April 16, 2010 / 9:54 AM / 8 years ago

Pension Corp eyes property and hedge funds

LONDON (Reuters) - Pension Corp, the specialist insurer, is making a first foray into property and has upped its hedge funds exposure as part of a broad effort to diversify a largely fixed-income and cash-oriented strategy.

Rob Sewell, chief financial officer, told Reuters the group could invest up to 100 million pounds in its first allocation to property.

“We look at (real estate) as a market that is beginning to recover. As an asset class, it is one we are beginning to look at as somewhere we could at least dip our toe in 2010,” he said.

The insurer, which takes on assets from pension schemes as part of deals to insure pension liabilities, has 3.5 billion pounds under management. It has also beefed up its private equity and hedge fund investment to 100 million pounds from an original allocation of about 20 million in 2008.

Pension Corp now has a 10 percent allocation to hedge funds and private equity.

The diversification is a departure from the insurer’s traditional investment model and sets it apart from other players in the pensions insurance market, which mainly rely on fixed income and cash.

The move towards real estate, hedge funds and private equity shows a desire to reap investment returns in different market environments and echoes a broad pension industry trend to widen out the asset base to protect against volatility and seek returns to help pay pensioners who are living longer.

For most of 2008, Pension Corp had less than 25 percent invested in corporate bonds, with the balance in cash and gilts.

It has now cut its exposure to cash, gilts and government-backed securities to around 35 percent, with the bulk of the balance invested in sterling-denominated corporate bonds.

“It is good to have diversification, but we still maintain a large amount of cash and gilts.
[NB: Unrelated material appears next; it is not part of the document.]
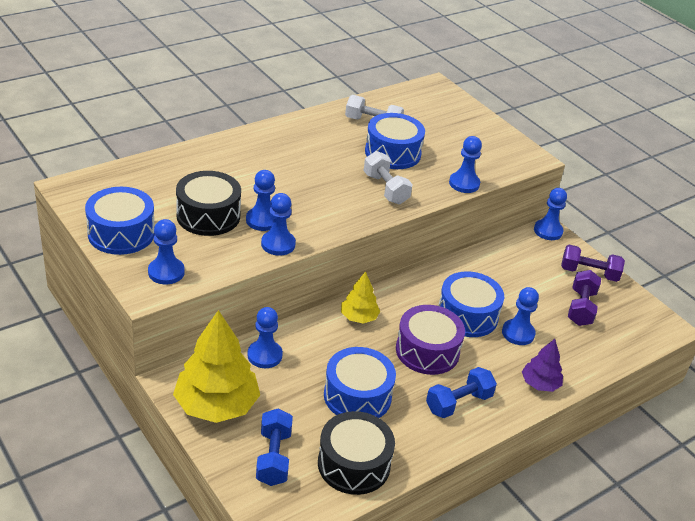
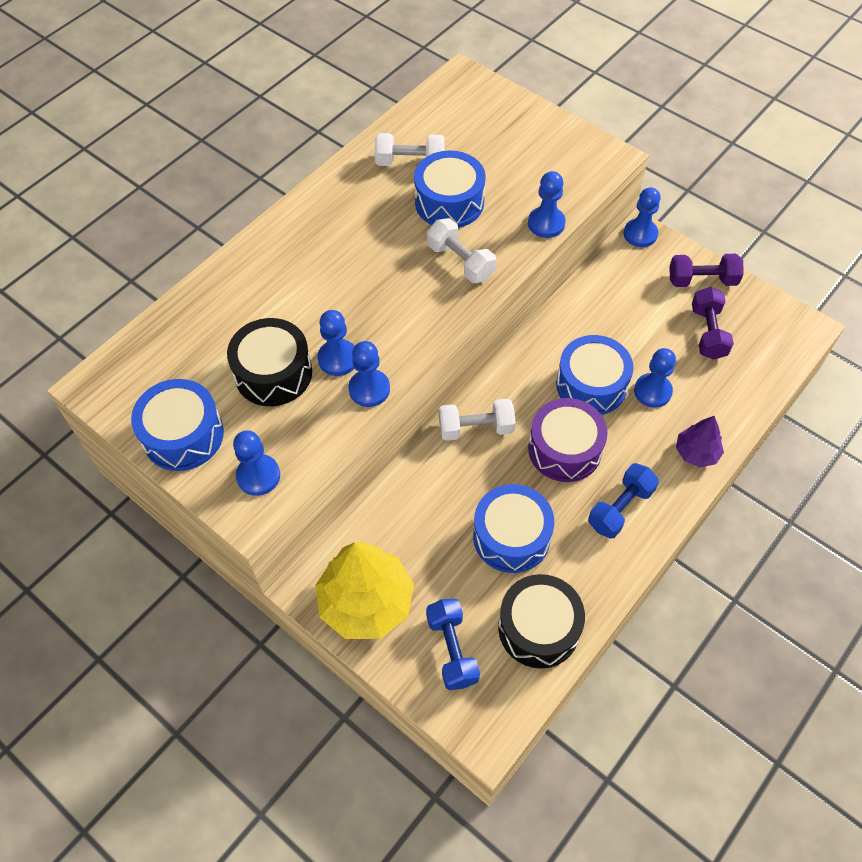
camera: 10 degrees left, 20 degrees up
(264, 355) = (393, 517): blue pawn -> none
(359, 317) = (476, 428): yellow tree -> white dumbbell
Our portfolio will remain a portfolio which has a strong showing for gilts and liquidity, because we like it,” Sewell said.

The company does not plan any expansion in its equity portfolio, which stands at about 20 million pounds, he added.

Sewell predicted the insurer’s business will return to pre-crisis levels in 2010, writing new policies on “at least” 1.6 billion pounds worth of assets, after slipping to 1.1 billion in 2009 as the market was impacted by the crisis.